What does this mean for our clients? Adding the feature of forward incorporation by reference to Form S-1 registration statements provides one of the key benefits of Form S-3 to a group of issuers that are not large enough to qualify to use Form S-3. This will result in significant time and cost savings for smaller reporting companies that seek to maintain a shelf registration statement in order to access the capital markets. It may also make PIPEs and other private placements more accessible to smaller reporting companies as they can more easily provide investors with a resale registration statement following the private placement.
Simplifying Disclosure Requirements and Revisiting Regulation S-K
6. Issuers May Submit Summary Pages with Form 10-K. Section 72001 of the FAST Act requires the SEC to issue regulations within 180 days after enactment permitting all registrants to submit a summary page with their Annual Report on Form 10-K that provides cross-references to the more detailed discussion in the body of the Form 10-K. The cross-reference may include a hyperlink to the applicable section of the Form 10-K.
What does this mean for our clients? This change will impact all reporting companies, whether large or small. Until the SEC regulations are published, it is hard to predict exactly how brief the summary will be and whether registrants will take advantage of the option to include the summary pages with their Form 10-K. If registrants adopt the practice, it would not be surprising for the summary to become, to some extent, a marketing or investor relations tool (similar to the summary sections of CD&A a few years ago).

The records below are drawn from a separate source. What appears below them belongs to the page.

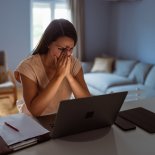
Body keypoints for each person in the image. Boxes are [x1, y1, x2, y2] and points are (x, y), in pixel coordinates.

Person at [14, 18, 91, 116]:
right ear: (48, 43)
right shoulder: (28, 66)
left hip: (58, 118)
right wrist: (59, 76)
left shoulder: (74, 63)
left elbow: (87, 103)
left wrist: (68, 76)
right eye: (61, 49)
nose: (67, 54)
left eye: (71, 49)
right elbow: (35, 111)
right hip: (33, 122)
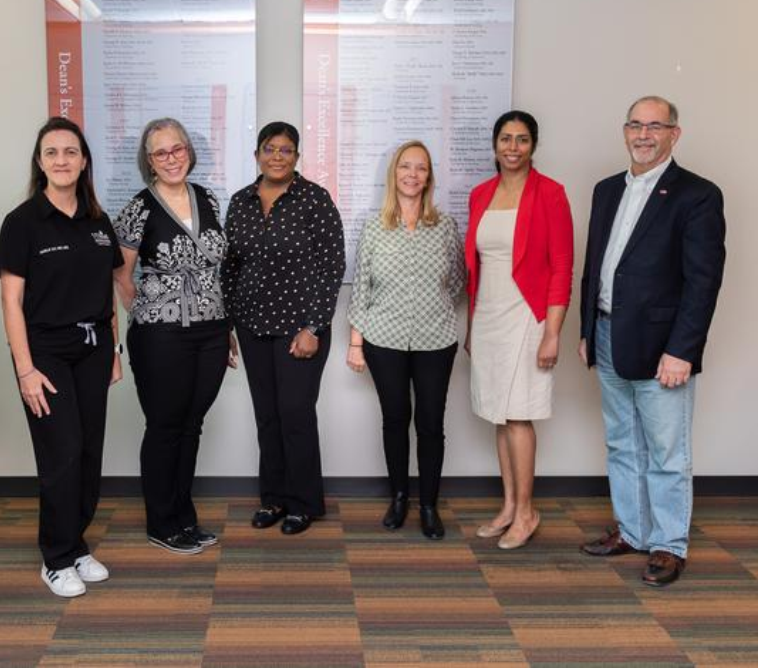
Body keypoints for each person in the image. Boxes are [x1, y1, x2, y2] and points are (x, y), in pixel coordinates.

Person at [578, 96, 725, 587]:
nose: (643, 134)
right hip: (606, 334)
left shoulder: (697, 195)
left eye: (655, 126)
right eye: (636, 125)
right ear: (624, 131)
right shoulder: (605, 190)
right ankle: (634, 530)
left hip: (665, 346)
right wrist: (585, 330)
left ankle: (668, 545)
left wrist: (683, 350)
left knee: (667, 452)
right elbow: (594, 265)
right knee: (622, 443)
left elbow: (703, 282)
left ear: (674, 134)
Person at [0, 116, 123, 598]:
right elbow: (10, 302)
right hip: (44, 352)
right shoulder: (22, 222)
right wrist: (24, 369)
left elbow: (107, 293)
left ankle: (77, 543)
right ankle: (56, 557)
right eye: (52, 153)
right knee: (61, 452)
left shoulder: (97, 220)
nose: (62, 160)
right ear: (40, 162)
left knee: (89, 451)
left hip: (94, 349)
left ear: (84, 160)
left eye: (70, 152)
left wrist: (115, 349)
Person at [113, 118, 232, 555]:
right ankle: (162, 522)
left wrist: (223, 324)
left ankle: (185, 517)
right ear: (149, 161)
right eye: (160, 152)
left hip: (212, 330)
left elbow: (218, 266)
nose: (171, 158)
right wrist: (149, 313)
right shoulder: (138, 208)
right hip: (161, 335)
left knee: (192, 425)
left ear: (188, 150)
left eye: (177, 149)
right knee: (165, 426)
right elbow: (122, 275)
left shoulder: (208, 198)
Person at [222, 121, 345, 536]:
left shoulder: (314, 199)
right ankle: (273, 498)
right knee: (267, 417)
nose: (277, 156)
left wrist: (314, 326)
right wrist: (227, 326)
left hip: (301, 328)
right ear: (257, 153)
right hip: (252, 325)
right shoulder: (240, 202)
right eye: (269, 148)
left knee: (295, 414)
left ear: (297, 156)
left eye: (286, 150)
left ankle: (304, 502)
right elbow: (230, 266)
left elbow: (332, 267)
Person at [464, 110, 573, 550]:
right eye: (506, 139)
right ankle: (509, 505)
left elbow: (562, 267)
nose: (513, 147)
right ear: (495, 145)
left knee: (518, 413)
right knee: (497, 411)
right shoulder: (481, 194)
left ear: (533, 145)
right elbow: (476, 266)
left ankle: (527, 511)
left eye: (522, 140)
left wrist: (552, 332)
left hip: (529, 316)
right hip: (488, 316)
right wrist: (472, 325)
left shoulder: (550, 194)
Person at [347, 140, 465, 539]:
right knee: (395, 419)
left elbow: (458, 281)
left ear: (429, 177)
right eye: (406, 167)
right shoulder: (373, 225)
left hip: (436, 338)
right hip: (384, 338)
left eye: (421, 168)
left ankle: (429, 505)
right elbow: (361, 285)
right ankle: (399, 497)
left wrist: (432, 306)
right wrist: (356, 341)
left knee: (431, 423)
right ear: (393, 173)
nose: (413, 175)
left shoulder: (445, 226)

7. SEC is Charged with Simplifying Regulation S-K. The FAST Act requires the SEC to simplify Regulation S-K and eliminate duplicative or unnecessary requirements. The FAST Act also requires the SEC to conduct a study of ways for issuers to provide material information to investors at reduced costs. The SEC is charged with issuing the regulations within 180 days after enactment of the law and submitting the results of its study to Congress within 360 days after enactment of the law.
What does this mean for our clients? There is clearly a focus on both simplifying disclosure so that it will be more easily understood by investors and reducing the burdens on smaller issuers such as EGCs and smaller reporting companies. It remains to be seen what changes will result from these “simplification” requirements, how quickly those changes will be implemented by the SEC and whether they will have a meaningful impact on the compliance costs of issuers.